State how many lines in the records below include the word "wrist". Give nothing but that number.

Start of DATASET ENTRIES

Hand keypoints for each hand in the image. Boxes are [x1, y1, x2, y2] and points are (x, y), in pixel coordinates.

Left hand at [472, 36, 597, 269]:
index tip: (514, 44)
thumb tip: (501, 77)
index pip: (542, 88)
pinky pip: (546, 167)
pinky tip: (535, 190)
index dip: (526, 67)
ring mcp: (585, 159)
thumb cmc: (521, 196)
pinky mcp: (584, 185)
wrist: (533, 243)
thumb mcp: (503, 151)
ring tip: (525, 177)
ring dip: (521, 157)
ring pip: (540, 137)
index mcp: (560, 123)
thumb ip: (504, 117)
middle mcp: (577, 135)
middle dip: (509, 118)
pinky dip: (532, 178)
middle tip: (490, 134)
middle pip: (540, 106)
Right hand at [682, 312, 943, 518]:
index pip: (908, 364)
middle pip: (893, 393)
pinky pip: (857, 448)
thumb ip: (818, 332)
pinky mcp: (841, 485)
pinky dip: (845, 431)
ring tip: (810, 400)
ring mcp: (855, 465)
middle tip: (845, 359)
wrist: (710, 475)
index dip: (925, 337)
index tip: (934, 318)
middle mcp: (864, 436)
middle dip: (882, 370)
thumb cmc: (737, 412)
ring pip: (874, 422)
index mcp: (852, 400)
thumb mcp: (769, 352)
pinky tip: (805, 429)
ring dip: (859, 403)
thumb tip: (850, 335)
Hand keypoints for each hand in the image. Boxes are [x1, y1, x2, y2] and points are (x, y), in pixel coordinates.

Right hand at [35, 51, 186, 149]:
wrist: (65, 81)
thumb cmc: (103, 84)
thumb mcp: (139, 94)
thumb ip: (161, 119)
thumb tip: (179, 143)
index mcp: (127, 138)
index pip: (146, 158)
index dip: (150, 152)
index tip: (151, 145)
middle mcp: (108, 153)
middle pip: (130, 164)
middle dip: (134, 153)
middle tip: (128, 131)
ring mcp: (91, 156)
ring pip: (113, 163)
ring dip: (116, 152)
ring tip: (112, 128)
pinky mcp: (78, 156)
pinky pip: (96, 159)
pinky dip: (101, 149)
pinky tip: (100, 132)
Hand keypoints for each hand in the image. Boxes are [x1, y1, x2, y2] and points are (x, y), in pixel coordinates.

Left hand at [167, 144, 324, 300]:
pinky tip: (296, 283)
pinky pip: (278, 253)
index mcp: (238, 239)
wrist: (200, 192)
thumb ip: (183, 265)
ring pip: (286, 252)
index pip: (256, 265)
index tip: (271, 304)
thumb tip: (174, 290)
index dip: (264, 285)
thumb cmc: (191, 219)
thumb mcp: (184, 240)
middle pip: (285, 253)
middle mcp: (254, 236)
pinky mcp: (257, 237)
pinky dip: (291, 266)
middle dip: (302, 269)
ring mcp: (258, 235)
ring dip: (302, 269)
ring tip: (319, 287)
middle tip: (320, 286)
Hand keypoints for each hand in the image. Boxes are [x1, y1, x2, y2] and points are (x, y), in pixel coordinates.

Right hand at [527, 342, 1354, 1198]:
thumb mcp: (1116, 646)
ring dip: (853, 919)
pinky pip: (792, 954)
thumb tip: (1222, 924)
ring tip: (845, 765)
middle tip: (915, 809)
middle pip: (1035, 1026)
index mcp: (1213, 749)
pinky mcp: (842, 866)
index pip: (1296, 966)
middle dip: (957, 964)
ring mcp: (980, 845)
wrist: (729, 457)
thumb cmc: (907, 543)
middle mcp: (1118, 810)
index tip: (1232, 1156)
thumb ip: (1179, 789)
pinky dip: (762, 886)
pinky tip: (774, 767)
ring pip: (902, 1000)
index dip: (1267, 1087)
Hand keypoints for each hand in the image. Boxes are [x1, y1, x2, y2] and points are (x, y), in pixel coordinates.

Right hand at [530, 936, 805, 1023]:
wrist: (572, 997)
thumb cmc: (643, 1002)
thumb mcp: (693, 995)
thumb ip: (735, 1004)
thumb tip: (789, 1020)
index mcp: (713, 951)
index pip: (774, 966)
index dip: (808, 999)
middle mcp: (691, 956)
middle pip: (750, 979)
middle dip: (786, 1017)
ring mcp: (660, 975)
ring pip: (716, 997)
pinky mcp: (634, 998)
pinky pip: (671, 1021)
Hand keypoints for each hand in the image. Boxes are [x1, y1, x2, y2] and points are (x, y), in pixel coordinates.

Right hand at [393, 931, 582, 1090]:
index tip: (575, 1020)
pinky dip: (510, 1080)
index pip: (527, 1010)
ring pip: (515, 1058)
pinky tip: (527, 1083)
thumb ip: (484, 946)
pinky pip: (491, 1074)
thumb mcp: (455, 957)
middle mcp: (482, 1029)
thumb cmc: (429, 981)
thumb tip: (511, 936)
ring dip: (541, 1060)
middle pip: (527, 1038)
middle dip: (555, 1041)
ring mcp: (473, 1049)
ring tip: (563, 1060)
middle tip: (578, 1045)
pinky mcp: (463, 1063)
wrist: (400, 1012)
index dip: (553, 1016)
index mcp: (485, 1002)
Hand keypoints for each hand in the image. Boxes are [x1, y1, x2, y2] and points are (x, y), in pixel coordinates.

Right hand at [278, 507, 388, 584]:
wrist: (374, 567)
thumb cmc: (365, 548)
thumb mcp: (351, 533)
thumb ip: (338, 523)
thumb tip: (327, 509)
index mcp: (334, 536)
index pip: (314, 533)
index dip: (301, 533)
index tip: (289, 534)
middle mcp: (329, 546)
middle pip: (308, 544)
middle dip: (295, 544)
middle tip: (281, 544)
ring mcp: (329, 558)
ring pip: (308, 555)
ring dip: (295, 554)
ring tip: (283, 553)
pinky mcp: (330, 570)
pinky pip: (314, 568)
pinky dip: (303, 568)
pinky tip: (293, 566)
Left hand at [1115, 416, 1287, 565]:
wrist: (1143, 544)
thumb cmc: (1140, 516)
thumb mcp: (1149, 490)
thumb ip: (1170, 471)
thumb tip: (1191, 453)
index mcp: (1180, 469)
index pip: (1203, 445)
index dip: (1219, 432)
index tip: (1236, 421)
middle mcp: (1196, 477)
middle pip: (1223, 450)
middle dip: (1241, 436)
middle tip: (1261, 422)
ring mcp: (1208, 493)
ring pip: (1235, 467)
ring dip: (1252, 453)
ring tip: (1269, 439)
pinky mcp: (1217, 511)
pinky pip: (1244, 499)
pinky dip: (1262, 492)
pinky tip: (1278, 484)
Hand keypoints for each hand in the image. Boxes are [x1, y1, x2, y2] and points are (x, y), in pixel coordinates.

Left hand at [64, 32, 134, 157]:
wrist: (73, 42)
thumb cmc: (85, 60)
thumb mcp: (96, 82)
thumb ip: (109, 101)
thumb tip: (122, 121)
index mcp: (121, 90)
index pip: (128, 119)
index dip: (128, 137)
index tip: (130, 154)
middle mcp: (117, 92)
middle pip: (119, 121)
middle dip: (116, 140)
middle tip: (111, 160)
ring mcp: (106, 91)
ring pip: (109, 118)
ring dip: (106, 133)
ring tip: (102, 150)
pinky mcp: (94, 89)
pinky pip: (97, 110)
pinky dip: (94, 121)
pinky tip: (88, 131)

End of DATASET ENTRIES

OUTPUT FOR THIS EXERCISE -
10